* Prompt *
Which lines of the data below hold "paroi"? Copy each of them.

***** Extracted information *****

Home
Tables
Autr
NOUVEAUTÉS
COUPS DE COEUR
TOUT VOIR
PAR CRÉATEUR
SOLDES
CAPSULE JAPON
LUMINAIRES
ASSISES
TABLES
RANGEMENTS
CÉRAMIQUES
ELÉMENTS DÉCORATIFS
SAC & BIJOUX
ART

*****
***** Extracted information *****

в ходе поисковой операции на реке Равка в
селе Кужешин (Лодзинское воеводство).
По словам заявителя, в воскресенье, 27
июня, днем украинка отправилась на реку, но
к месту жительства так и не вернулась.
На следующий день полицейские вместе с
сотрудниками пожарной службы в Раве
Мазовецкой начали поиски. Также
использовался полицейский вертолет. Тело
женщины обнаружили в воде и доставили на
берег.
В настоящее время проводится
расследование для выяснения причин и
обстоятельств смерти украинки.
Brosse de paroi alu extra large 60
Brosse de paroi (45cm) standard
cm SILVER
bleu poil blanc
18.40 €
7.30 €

*****

* Exercise response *
Brosse de paroi alu extra large 60
Brosse de paroi (45cm) standard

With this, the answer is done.